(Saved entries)

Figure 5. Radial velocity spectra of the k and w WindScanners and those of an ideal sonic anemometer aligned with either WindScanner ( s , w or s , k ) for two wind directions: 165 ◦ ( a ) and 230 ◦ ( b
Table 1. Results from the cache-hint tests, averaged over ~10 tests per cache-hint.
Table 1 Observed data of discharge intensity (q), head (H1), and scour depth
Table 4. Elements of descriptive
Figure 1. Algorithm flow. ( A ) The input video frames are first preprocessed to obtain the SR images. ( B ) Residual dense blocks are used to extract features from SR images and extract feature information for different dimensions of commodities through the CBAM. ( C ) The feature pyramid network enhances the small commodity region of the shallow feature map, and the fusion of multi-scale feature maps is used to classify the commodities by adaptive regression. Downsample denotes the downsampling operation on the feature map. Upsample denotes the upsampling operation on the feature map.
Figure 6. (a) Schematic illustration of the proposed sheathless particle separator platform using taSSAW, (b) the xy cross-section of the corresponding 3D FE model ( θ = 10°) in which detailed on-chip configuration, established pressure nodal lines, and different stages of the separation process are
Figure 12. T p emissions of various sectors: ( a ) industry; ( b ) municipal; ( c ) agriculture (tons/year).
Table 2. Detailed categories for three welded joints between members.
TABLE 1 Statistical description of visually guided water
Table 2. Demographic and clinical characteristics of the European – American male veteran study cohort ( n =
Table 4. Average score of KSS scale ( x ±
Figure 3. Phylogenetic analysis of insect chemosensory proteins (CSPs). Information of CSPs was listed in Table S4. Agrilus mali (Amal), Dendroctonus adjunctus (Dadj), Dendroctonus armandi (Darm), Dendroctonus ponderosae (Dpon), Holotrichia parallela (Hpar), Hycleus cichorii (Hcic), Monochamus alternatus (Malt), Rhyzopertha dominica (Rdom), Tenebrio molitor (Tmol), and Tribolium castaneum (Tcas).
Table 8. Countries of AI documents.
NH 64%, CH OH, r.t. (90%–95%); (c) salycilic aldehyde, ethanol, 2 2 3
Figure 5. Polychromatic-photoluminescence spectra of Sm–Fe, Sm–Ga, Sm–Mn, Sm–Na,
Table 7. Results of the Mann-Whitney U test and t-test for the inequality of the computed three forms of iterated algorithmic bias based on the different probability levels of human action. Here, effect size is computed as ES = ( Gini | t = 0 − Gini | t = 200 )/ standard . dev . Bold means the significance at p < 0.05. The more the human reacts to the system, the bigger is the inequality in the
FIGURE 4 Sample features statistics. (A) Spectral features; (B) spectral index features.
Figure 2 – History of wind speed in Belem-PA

[Task instructions] Each entry above should be written again exactly.

[Task result]
Figure 5. Radial velocity spectra of the k and w WindScanners and those of an ideal sonic anemometer aligned with either WindScanner ( s , w or s , k ) for two wind directions: 165 ◦ ( a ) and 230 ◦ ( b
Table 1. Results from the cache-hint tests, averaged over ~10 tests per cache-hint.
Table 1 Observed data of discharge intensity (q), head (H1), and scour depth
Table 4. Elements of descriptive
Figure 1. Algorithm flow. ( A ) The input video frames are first preprocessed to obtain the SR images. ( B ) Residual dense blocks are used to extract features from SR images and extract feature information for different dimensions of commodities through the CBAM. ( C ) The feature pyramid network enhances the small commodity region of the shallow feature map, and the fusion of multi-scale feature maps is used to classify the commodities by adaptive regression. Downsample denotes the downsampling operation on the feature map. Upsample denotes the upsampling operation on the feature map.
Figure 6. (a) Schematic illustration of the proposed sheathless particle separator platform using taSSAW, (b) the xy cross-section of the corresponding 3D FE model ( θ = 10°) in which detailed on-chip configuration, established pressure nodal lines, and different stages of the separation process are
Figure 12. T p emissions of various sectors: ( a ) industry; ( b ) municipal; ( c ) agriculture (tons/year).
Table 2. Detailed categories for three welded joints between members.
TABLE 1 Statistical description of visually guided water
Table 2. Demographic and clinical characteristics of the European – American male veteran study cohort ( n =
Table 4. Average score of KSS scale ( x ±
Figure 3. Phylogenetic analysis of insect chemosensory proteins (CSPs). Information of CSPs was listed in Table S4. Agrilus mali (Amal), Dendroctonus adjunctus (Dadj), Dendroctonus armandi (Darm), Dendroctonus ponderosae (Dpon), Holotrichia parallela (Hpar), Hycleus cichorii (Hcic), Monochamus alternatus (Malt), Rhyzopertha dominica (Rdom), Tenebrio molitor (Tmol), and Tribolium castaneum (Tcas).
Table 8. Countries of AI documents.
NH 64%, CH OH, r.t. (90%–95%); (c) salycilic aldehyde, ethanol, 2 2 3
Figure 5. Polychromatic-photoluminescence spectra of Sm–Fe, Sm–Ga, Sm–Mn, Sm–Na,
Table 7. Results of the Mann-Whitney U test and t-test for the inequality of the computed three forms of iterated algorithmic bias based on the different probability levels of human action. Here, effect size is computed as ES = ( Gini | t = 0 − Gini | t = 200 )/ standard . dev . Bold means the significance at p < 0.05. The more the human reacts to the system, the bigger is the inequality in the
FIGURE 4 Sample features statistics. (A) Spectral features; (B) spectral index features.
Figure 2 – History of wind speed in Belem-PA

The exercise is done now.